### DATASET RECORDS
----------------------------------------

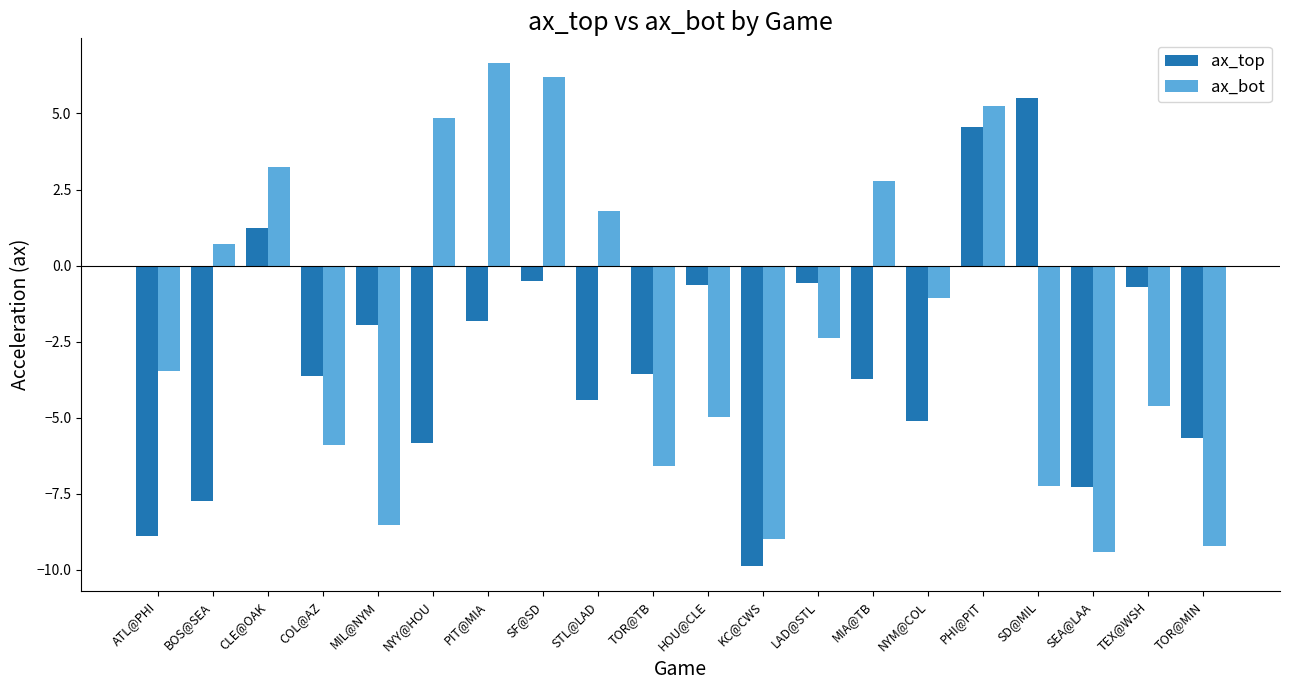

Is it true that ax_top equals -7.8 at BOS@SEA?

True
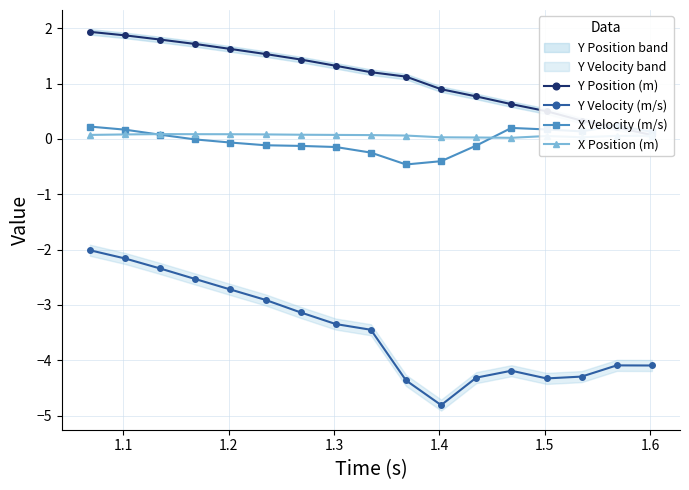

True or false: Y Velocity (m/s) and X Velocity (m/s) cross at least once.

False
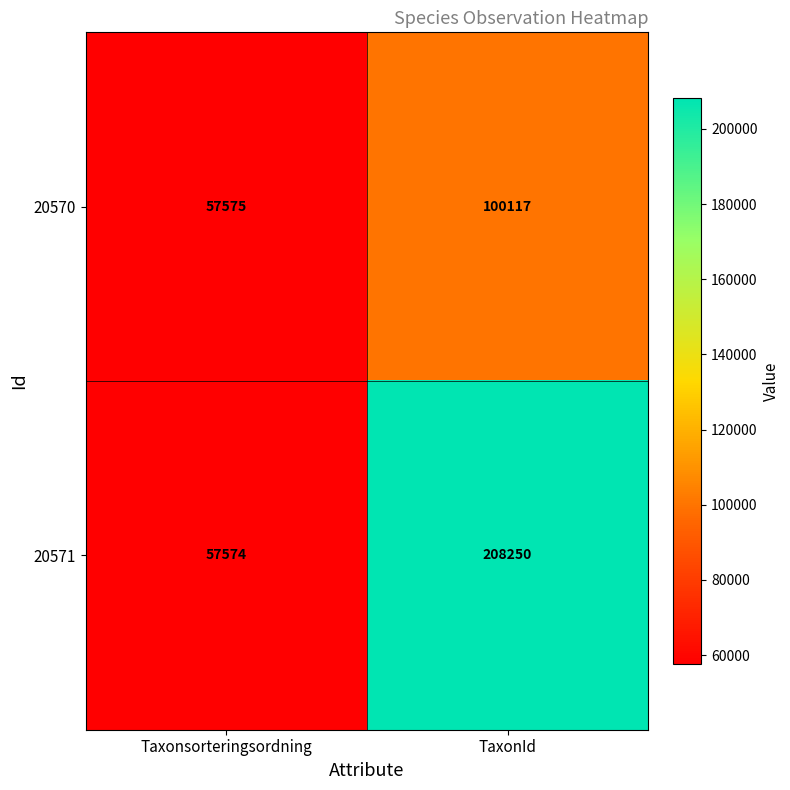

Reading left to right, list all the values displayed in this chart.

20570: 57575	100117
20571: 57574	208250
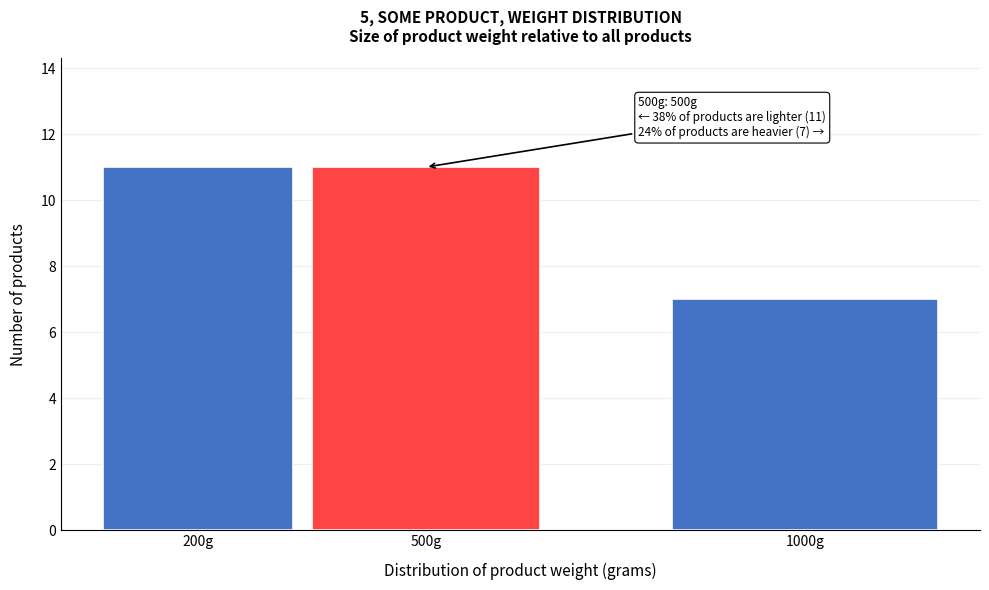

Reading right to left, list all the values displayed in this chart.

7	11	11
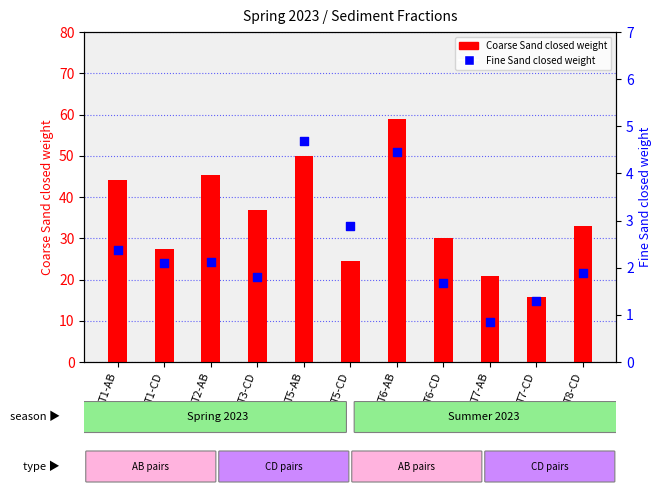

Between T8-CD and T5-AB, which is larger?

T5-AB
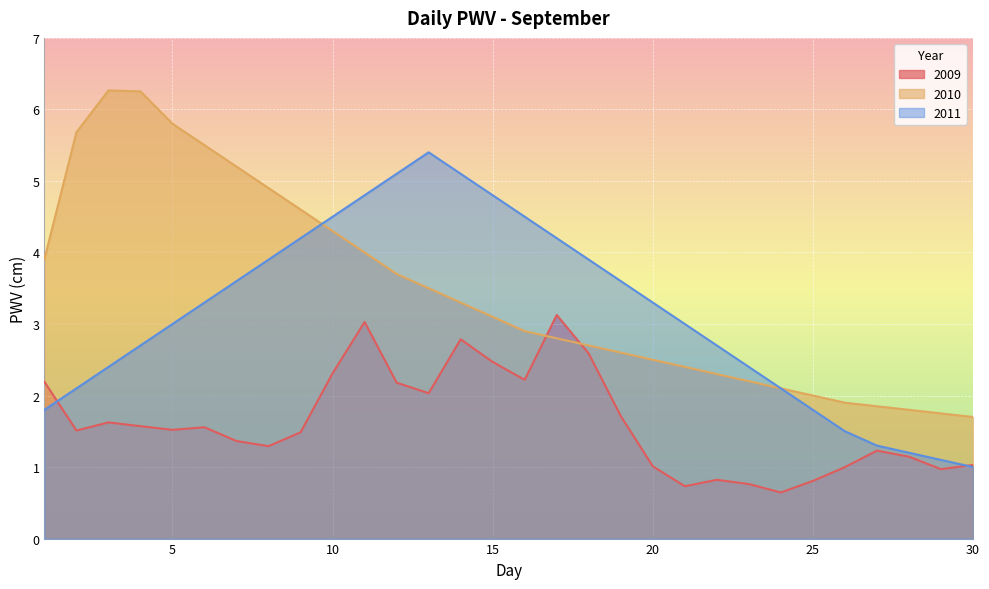

What is the difference between the 2010 values at 30 and 26?

0.2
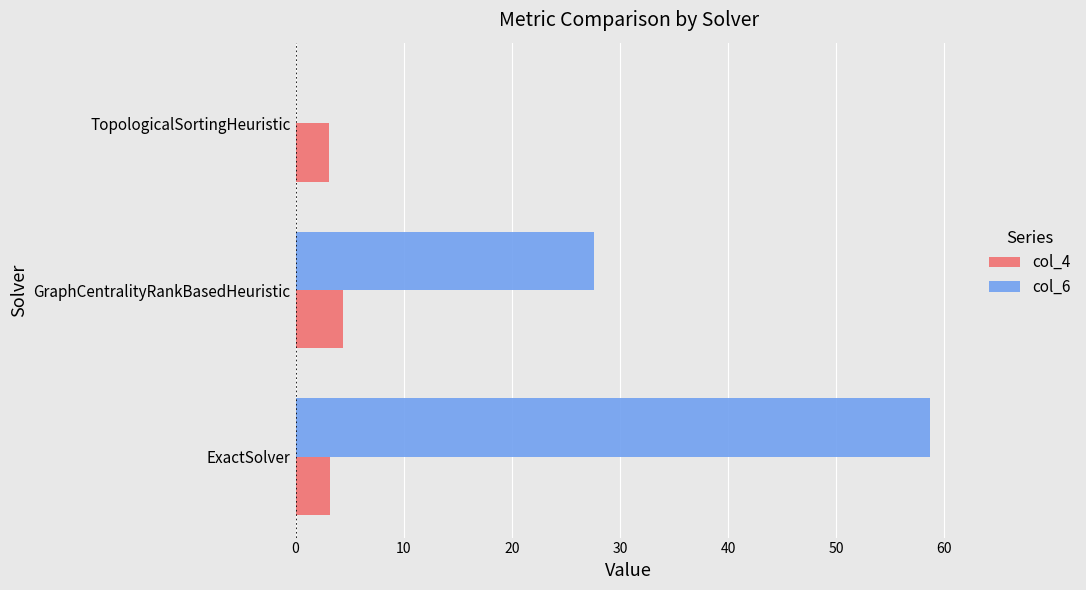

What is the greatest value displayed?

58.7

----------------------------------------

### PROBLEM
Render all the entries above as one numbered list with one line per item, skipping blank lines and leaving out the picture lines.

### ANSWER BOX
1. Is it true that ax_top equals -7.8 at BOS@SEA?
2. True
3. True or false: Y Velocity (m/s) and X Velocity (m/s) cross at least once.
4. False
5. Reading left to right, list all the values displayed in this chart.
6. 20570: 57575	100117
7. 20571: 57574	208250
8. Reading right to left, list all the values displayed in this chart.
9. 7	11	11
10. Between T8-CD and T5-AB, which is larger?
11. T5-AB
12. What is the difference between the 2010 values at 30 and 26?
13. 0.2
14. What is the greatest value displayed?
15. 58.7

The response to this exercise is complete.